Cold Ice Strike (page 211): What are the components for this spell? Is its casting time 1 swift action?
The Components should be: V, S
The casting time is 1 swift action.
The Range should be 30 ft. and the Area should be a 30-ft. line. All references to "cone" in the spell description should be "line."
Update: Page 211, cold ice strike, after Casting Time, add a line with "Components V, S." Change Range to "30 ft." Change Area to "30-ft. line." Change two references in the spell description from "cone" to "line."
Edit: Removed reference to M component in this FAQ entry.
Fleshworm Infestation (page 220): What is the significance of the "preparation time" line?
That line is a leftover from a subsystem that was discarded in development. It has no effect in the printed version of the spell, and you may disregard it for this spell and any other in which it appears.
Update: Page 220, fleshworm infestation, cut the Preparation Time line.
Terrible Remorse: If I make my saving throw against terrible remorse (page 243), do I become paralyzed for the duration of the spell?
No. The spell is a bit unclear here. When you are targeted by terrible remorse you do not make a saving throw until your turn. On your turn, you must make a Will saving throw. If you make the saving throw, you are frozen with sorrow and can take no actions, but this causes the spell to end. If you fail the saving throw, you deal damage to yourself, but can otherwise act normally.
Update: Page 243, in the description of the terrible remorse spell, change the final sentence to read as follows.
If the creature saves, it is instead frozen with sorrow for 1 round, during which time it can take no actions and takes a -2 penalty to Armor Class, after which the spell ends.
Construct Armor (page 114): How do attacks target the construct armor? Do I gain its resistances, immunities, and other defenses? What are the "benefits" and "hindrances" mentioned in this section? Does wearing it affect your speed?

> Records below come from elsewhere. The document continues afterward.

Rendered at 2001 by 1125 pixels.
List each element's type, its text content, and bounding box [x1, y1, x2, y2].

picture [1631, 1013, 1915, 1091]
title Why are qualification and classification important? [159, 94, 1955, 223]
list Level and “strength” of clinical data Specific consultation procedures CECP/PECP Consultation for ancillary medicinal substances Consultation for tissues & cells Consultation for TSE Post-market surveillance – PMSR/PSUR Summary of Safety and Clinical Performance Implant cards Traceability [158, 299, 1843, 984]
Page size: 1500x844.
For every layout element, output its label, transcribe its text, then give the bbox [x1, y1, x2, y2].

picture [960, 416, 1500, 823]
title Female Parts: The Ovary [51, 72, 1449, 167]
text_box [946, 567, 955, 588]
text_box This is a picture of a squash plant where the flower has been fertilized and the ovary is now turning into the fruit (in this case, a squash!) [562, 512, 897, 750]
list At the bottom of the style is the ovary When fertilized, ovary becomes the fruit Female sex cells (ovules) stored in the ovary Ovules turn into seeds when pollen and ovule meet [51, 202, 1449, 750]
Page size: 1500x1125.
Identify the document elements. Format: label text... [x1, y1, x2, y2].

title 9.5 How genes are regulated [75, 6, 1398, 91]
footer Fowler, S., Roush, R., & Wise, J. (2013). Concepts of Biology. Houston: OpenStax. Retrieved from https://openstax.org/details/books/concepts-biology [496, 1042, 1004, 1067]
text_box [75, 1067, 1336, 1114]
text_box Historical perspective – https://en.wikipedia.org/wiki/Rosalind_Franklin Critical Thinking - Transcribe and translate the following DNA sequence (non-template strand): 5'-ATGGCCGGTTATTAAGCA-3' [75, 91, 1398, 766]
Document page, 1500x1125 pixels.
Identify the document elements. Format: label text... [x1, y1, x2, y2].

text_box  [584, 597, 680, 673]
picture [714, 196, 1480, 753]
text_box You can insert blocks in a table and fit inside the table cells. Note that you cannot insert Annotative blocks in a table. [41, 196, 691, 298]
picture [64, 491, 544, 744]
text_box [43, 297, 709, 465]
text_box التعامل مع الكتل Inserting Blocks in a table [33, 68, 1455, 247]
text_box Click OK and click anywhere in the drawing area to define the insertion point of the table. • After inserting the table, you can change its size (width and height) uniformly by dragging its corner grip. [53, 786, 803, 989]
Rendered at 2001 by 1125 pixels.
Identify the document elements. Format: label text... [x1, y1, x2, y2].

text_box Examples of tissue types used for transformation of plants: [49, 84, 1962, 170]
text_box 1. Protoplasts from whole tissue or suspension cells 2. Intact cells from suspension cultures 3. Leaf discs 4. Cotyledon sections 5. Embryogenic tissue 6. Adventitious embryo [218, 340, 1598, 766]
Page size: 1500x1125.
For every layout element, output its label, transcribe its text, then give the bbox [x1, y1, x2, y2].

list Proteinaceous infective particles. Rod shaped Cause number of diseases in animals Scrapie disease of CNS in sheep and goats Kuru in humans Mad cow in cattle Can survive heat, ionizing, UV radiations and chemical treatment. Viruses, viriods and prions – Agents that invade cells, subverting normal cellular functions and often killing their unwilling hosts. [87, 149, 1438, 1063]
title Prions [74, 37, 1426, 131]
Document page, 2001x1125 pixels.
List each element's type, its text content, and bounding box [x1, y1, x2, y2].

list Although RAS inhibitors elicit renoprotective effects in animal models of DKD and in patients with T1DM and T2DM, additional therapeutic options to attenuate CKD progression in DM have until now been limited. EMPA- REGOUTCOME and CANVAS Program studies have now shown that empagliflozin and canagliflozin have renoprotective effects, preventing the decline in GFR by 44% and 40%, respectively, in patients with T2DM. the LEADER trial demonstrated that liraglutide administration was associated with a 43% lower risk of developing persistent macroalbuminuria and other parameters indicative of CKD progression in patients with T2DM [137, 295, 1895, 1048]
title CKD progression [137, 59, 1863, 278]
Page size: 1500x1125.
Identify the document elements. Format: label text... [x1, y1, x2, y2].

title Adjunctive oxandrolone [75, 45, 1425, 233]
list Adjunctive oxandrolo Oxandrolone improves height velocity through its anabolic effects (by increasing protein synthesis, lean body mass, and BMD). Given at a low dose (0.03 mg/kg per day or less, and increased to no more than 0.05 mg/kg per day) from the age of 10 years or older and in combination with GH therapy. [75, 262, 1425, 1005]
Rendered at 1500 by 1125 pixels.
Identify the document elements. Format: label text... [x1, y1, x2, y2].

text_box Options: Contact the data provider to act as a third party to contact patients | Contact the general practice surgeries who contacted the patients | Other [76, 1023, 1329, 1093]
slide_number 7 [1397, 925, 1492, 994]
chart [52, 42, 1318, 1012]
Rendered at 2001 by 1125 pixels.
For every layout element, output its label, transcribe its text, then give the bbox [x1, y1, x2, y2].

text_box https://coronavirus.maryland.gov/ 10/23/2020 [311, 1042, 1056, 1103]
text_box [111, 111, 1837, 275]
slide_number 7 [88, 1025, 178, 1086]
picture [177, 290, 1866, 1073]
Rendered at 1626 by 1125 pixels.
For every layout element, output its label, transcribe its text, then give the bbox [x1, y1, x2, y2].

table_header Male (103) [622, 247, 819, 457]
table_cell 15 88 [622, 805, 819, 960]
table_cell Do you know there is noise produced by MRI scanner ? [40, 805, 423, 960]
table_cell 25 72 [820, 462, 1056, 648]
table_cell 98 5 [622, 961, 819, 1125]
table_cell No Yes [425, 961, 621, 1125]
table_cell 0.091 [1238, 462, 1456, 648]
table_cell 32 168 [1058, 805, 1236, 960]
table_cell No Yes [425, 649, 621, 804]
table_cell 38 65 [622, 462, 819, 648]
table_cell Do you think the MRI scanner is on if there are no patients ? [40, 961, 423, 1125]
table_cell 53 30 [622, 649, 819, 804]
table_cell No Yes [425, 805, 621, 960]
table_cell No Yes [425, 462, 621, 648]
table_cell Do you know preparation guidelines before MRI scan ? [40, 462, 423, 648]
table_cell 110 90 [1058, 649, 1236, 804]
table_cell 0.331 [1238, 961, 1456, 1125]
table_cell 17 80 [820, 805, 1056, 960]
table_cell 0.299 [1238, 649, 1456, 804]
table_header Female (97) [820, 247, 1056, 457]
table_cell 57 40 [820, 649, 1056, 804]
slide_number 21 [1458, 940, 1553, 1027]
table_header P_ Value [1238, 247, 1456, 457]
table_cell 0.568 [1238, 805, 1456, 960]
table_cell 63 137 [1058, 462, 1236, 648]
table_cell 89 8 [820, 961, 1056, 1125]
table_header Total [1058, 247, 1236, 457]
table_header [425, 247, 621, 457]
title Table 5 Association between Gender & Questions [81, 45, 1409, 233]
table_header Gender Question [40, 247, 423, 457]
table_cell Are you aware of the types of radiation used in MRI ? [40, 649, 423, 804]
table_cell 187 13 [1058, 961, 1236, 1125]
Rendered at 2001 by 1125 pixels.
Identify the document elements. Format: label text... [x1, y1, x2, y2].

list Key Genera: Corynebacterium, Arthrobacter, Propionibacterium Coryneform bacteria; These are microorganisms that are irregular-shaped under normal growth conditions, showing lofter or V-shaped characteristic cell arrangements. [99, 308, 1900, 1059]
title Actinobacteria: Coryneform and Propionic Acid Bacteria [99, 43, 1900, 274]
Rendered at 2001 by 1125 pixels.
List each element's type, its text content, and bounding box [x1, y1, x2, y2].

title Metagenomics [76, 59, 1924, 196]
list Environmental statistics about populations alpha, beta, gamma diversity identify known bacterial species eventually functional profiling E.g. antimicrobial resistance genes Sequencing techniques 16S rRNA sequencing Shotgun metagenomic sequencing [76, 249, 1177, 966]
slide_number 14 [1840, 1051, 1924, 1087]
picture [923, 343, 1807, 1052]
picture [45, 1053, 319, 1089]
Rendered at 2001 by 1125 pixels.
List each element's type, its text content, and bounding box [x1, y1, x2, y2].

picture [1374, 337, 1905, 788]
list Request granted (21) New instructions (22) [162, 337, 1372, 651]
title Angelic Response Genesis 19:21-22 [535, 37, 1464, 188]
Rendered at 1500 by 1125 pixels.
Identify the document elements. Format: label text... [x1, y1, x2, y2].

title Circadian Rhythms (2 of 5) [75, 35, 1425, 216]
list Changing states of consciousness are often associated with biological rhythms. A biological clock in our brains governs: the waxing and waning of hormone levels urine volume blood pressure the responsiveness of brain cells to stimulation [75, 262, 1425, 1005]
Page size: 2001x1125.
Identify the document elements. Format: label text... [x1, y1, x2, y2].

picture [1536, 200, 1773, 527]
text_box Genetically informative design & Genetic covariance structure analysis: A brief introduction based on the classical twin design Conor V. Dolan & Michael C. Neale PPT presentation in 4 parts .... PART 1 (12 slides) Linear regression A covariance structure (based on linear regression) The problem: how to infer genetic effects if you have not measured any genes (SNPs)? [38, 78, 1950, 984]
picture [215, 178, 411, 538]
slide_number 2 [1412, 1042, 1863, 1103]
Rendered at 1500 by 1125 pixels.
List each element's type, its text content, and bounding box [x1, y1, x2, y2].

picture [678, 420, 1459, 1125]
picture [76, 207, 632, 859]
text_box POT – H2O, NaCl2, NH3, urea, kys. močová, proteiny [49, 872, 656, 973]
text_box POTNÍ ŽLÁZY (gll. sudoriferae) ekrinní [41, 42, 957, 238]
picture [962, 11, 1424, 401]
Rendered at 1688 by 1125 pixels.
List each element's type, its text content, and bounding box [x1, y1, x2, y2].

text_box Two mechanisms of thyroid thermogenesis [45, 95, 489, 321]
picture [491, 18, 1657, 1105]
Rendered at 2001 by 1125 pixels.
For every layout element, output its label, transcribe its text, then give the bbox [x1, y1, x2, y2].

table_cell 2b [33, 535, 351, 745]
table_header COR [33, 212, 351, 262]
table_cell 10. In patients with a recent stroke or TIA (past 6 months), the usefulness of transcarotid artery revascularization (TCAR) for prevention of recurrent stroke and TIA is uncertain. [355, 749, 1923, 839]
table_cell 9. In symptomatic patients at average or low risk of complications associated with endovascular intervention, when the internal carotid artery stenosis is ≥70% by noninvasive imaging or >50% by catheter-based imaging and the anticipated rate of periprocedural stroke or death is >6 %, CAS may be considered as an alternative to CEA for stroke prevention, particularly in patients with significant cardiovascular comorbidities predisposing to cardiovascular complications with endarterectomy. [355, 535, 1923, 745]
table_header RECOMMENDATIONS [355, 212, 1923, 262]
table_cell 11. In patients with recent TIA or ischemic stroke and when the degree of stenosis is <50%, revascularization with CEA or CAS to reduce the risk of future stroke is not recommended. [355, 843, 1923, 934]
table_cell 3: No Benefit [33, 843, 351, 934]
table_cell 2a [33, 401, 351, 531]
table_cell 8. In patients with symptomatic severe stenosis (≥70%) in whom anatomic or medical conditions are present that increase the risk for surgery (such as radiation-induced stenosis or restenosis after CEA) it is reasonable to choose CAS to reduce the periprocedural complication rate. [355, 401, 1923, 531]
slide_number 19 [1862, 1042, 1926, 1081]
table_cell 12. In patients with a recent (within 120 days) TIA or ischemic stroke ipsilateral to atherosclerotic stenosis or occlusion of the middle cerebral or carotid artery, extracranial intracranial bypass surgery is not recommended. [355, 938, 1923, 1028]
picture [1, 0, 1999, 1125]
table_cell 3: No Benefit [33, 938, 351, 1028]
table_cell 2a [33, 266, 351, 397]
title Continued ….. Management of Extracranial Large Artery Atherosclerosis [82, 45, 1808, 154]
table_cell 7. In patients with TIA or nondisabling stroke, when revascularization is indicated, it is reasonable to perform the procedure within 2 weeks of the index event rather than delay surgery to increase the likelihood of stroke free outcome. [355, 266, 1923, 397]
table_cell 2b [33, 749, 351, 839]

The construct armor is treated as breastplate for the purpose of AC. If something targets you, it must first hit your AC. If it hits you, the attack has to get through the construct's DR or hardness and its hit points. In effect, the construct armor acts much like a pool of temporary hit points: you don't take any damage from attacks that target your AC until the construct is destroyed.
Attacks that bypass your AC bypass this protection and affects you normally (this includes most area effects). If the construct is resistant or immune to a particular attack, the attack bypasses this protection and affects you normally. Basically, the construct armor is good at mitigating damage from melee and ranged attacks, but doesn't protect you like you were the actual construct.
For example, a wood golem is immune to and healed by cold; if you're wearing wood golem armor, hitting you with a ray of frost doesn't harm the armor, heals the armor if the attack deals at least 3 points of cold damage, and deals 1d3 points of cold damage to you. Fortunately, you don't gain the construct's weaknesses; just because a wood golem has vulnerability to fire doesn't mean you take 150% fire damage when wearing wood golem armor.
The "benefits" in this section refer to the construct armor counting as breastplate and to its hit point buffer against melee and ranged attacks. The "penalties" in this section refer to the construct armor counting as breastplate.
Because the "counts as breastplate" section doesn't say it affects your speed (presumably because the construct is partially animate and able to help you move), it does not affect your speed.
Update: Page 114—In the Construct Armor modification, in the first paragraph, in the second sentence, change “first target the construct” to “damage the construct.” In the third sentence, change “regains all the hindrances” to “retains all the hindrances.”